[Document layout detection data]
*** Begin section ***
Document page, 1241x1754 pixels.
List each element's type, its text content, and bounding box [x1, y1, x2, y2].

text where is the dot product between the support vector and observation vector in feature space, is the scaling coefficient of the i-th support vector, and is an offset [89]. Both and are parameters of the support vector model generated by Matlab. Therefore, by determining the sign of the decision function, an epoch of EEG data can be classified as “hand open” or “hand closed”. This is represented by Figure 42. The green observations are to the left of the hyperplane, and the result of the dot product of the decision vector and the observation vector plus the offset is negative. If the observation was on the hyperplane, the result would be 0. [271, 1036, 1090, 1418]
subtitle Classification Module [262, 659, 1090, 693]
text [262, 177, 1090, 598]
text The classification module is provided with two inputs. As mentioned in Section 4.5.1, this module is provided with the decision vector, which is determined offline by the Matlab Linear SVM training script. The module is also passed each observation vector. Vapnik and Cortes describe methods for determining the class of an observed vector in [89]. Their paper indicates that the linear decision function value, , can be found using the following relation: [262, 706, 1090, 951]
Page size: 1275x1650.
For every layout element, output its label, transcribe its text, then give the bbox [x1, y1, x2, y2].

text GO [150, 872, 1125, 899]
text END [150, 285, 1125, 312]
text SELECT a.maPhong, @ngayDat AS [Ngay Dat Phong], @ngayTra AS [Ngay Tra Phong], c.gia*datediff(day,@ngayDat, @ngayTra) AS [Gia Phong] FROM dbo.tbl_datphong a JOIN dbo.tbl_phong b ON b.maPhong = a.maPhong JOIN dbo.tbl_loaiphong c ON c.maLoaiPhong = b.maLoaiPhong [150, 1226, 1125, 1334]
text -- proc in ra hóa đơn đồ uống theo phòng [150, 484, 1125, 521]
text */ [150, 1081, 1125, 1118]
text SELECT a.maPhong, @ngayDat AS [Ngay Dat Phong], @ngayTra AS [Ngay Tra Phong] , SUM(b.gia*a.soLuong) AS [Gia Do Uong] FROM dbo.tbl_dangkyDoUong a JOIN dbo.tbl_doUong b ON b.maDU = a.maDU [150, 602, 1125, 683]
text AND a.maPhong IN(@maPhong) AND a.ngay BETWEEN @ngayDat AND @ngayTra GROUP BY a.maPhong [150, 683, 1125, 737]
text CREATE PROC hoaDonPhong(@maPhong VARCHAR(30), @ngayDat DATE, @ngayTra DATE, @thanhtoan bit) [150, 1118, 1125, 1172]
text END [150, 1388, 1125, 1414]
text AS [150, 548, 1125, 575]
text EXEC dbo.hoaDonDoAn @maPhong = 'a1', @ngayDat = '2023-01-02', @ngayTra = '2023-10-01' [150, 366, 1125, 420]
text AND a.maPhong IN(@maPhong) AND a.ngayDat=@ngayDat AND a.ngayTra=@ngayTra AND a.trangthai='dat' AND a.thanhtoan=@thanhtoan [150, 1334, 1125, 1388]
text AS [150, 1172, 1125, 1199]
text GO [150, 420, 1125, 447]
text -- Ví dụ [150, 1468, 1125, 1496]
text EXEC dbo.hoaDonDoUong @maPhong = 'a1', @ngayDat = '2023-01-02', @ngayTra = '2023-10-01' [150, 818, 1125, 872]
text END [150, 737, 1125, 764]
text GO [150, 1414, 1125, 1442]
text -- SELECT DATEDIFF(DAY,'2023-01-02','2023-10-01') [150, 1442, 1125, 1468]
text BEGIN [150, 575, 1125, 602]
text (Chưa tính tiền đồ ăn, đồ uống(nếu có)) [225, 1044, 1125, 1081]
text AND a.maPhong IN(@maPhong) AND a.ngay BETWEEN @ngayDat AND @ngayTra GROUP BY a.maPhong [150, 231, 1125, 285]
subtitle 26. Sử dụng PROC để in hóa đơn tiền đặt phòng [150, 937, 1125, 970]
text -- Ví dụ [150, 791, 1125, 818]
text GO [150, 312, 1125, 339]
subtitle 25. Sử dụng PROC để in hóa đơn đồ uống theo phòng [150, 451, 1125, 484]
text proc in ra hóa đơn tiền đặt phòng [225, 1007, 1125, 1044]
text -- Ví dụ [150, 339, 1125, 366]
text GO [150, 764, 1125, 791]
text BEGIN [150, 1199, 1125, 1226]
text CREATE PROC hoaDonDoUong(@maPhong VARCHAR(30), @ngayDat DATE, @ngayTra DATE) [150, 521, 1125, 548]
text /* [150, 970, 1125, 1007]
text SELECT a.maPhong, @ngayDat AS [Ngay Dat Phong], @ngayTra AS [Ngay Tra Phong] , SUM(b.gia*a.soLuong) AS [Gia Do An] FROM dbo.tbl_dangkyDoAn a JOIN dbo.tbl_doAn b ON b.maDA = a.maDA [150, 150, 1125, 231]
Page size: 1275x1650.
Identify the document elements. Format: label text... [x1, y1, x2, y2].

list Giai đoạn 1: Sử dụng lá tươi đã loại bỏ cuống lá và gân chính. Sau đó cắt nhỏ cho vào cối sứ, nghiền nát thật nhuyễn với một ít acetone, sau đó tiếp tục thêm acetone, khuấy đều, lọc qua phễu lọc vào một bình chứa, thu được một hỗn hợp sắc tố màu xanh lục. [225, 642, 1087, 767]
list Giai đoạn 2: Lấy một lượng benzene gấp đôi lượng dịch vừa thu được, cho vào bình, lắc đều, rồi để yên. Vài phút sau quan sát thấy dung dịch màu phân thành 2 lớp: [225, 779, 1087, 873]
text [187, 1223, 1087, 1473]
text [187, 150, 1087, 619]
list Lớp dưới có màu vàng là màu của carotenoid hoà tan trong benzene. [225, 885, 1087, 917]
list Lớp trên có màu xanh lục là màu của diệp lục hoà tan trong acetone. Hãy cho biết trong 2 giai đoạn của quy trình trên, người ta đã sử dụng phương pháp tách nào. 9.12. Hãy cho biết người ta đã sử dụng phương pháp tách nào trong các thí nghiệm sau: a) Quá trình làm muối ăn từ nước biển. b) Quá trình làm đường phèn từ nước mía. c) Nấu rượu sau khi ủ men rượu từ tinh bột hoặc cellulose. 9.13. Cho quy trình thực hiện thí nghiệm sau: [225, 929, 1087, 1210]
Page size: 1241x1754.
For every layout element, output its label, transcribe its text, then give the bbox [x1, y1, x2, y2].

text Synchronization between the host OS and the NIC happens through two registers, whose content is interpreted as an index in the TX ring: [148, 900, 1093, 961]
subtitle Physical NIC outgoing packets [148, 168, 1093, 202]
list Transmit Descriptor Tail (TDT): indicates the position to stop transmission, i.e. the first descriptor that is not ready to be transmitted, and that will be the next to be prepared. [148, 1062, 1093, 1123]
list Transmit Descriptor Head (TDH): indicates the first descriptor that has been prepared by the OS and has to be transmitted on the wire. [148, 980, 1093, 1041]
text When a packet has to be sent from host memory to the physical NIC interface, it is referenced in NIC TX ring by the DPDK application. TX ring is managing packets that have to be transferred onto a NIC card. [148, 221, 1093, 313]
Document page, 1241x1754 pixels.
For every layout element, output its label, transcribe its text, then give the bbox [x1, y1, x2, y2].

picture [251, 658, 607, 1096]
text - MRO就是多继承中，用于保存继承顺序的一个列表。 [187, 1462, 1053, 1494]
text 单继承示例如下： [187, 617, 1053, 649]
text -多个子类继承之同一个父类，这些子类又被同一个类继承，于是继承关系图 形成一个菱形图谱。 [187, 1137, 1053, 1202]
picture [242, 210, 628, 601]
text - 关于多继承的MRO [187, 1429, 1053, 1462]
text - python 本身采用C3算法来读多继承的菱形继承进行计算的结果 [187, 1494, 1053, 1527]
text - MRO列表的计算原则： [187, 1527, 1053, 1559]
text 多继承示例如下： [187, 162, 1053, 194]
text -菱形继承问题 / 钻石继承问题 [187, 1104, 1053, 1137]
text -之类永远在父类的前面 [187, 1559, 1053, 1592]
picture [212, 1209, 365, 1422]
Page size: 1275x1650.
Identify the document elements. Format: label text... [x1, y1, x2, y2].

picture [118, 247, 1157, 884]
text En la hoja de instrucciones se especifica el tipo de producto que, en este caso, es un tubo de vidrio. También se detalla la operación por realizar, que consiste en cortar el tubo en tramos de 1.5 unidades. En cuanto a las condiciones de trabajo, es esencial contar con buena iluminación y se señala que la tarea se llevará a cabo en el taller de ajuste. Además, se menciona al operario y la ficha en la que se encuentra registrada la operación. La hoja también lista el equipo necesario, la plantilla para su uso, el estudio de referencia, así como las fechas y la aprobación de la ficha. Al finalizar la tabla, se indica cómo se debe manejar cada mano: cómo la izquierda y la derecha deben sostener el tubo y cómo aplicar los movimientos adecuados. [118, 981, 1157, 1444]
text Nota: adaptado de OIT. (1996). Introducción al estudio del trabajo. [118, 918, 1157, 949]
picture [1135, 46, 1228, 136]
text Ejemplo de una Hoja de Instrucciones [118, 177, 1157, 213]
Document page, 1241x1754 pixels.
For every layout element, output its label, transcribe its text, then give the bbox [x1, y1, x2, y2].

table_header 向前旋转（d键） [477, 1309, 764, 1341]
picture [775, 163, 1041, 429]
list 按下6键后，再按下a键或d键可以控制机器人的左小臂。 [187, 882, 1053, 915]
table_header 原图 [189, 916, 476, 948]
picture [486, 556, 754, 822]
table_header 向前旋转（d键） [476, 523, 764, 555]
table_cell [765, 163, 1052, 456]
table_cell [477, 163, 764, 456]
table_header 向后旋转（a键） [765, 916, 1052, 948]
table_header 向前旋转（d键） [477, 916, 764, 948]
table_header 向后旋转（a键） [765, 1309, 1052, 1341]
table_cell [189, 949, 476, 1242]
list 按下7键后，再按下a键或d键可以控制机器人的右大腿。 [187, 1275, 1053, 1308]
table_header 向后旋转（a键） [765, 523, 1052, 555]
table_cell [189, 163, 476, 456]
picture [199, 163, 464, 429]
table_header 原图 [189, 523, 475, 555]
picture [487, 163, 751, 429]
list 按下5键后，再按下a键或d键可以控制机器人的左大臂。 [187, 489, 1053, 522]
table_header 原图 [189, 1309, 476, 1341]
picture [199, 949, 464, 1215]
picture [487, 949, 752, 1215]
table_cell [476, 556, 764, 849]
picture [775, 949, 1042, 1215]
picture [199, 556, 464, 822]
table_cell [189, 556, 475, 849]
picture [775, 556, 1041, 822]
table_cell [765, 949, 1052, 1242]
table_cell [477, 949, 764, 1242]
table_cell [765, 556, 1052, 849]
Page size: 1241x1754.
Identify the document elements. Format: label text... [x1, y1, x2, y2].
*** End section ***
§ Exercise
Look through the entries and find each line that has the string "CREATE". Copy those lines.

§ Answer space
text CREATE PROC hoaDonPhong(@maPhong VARCHAR(30), @ngayDat DATE, @ngayTra DATE, @thanhtoan bit) [150, 1118, 1125, 1172]
text CREATE PROC hoaDonDoUong(@maPhong VARCHAR(30), @ngayDat DATE, @ngayTra DATE) [150, 521, 1125, 548]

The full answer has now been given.